Publié le vendredi 03 février 2012 à 10H56 - Vu 584 fois
Thierry Prieur n'a pas… grillé tous ses atouts. Il espère remettre Arden Metal sur la bonne voie.
RETHEL et REIMS. La Sarl Arden Metal a été placée en redressement judiciaire. Son patron, qui a déjà connu pareil moment, ne désespère pas de redresser la barre.
POUR la deuxième fois en l'espace de quinze ans, la société Arden Metal a déposé son bilan.
Ce qui a amené le tribunal de commerce de Sedan à ouvrir une procédure de redressement judiciaire envers cette PME, spécialisée dans la ferronnerie et la fonderie d'art, la menuiserie en bronze et la serrurerie.
La mesure prise par la juridiction consulaire résulte d'une situation délicate connue par cette PME en fin d'année 2011 et ayant amené son dirigeant à déclarer la société en cessation de paiement.
Réputée pour les produits de luxe qu'elle conçoit et vend à travers le monde (95 % du chiffre d'affaires réalisé à l'export), l'entreprise emploie treize salariés sur deux sites.
A Rethel (cinq personnes), sur la zone de Pargny-Resson, dans un atelier plus spécialement axé sur la bronzerie d'art et à Reims (huit employés) qui accueille le département ferronnerie.
« On va s'en sortir »
Thierry Prieur, ancien compagnon qui dirige Arden Métal depuis sa création en 1990, nous explique les facteurs qui ont mis son entreprise en péril.
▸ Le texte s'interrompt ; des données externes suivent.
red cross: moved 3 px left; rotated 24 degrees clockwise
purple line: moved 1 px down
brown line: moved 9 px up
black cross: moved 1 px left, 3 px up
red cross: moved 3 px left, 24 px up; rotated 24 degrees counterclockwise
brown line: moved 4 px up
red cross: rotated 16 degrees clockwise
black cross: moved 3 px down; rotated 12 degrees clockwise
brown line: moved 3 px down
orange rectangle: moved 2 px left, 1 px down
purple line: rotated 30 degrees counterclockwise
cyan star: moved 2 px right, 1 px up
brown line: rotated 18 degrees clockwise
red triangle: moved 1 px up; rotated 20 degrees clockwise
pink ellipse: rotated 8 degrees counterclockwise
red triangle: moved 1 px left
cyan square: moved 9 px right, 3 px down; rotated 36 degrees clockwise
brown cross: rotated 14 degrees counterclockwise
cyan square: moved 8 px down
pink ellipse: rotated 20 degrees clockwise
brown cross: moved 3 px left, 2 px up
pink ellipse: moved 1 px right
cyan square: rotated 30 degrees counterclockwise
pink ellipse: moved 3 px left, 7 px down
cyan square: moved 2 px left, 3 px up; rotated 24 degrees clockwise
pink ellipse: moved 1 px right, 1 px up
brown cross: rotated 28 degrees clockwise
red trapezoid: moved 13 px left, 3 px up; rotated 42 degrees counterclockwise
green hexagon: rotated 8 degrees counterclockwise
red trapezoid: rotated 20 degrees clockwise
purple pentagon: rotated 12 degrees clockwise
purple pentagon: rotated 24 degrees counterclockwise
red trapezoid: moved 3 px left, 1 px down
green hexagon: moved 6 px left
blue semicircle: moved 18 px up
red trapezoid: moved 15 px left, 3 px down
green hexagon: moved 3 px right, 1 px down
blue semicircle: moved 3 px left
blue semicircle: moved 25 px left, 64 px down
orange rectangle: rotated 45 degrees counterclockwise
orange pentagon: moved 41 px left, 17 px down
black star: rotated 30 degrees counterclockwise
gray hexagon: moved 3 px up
« On traverse une période difficile directement liée à une activité particulière qui n'est pas sans quelques risques quand on travaille majoritairement à l'export. Il faut savoir que pour vendre nos ouvrages de qualité, il faut beaucoup prospecter à l'étranger et que cet effort a un coût onéreux. Nous avons donc eu des frais importants au moment même où nous étions handicapés par des irrégularités de paiements avec certains clients. Du coup, nous nous sommes retrouvés avec beaucoup d'argent dehors et ce décalage important a été difficile à gérer. A certaines périodes, on peut avoir des écarts de paiement équivalents à 50 % de notre chiffre d'affaires… ».
Bien qu'en difficulté, le Pdg d'Arden Metal au caractère en fer forgé reste néanmoins résolument optimiste et ose afficher des objectifs ambitieux.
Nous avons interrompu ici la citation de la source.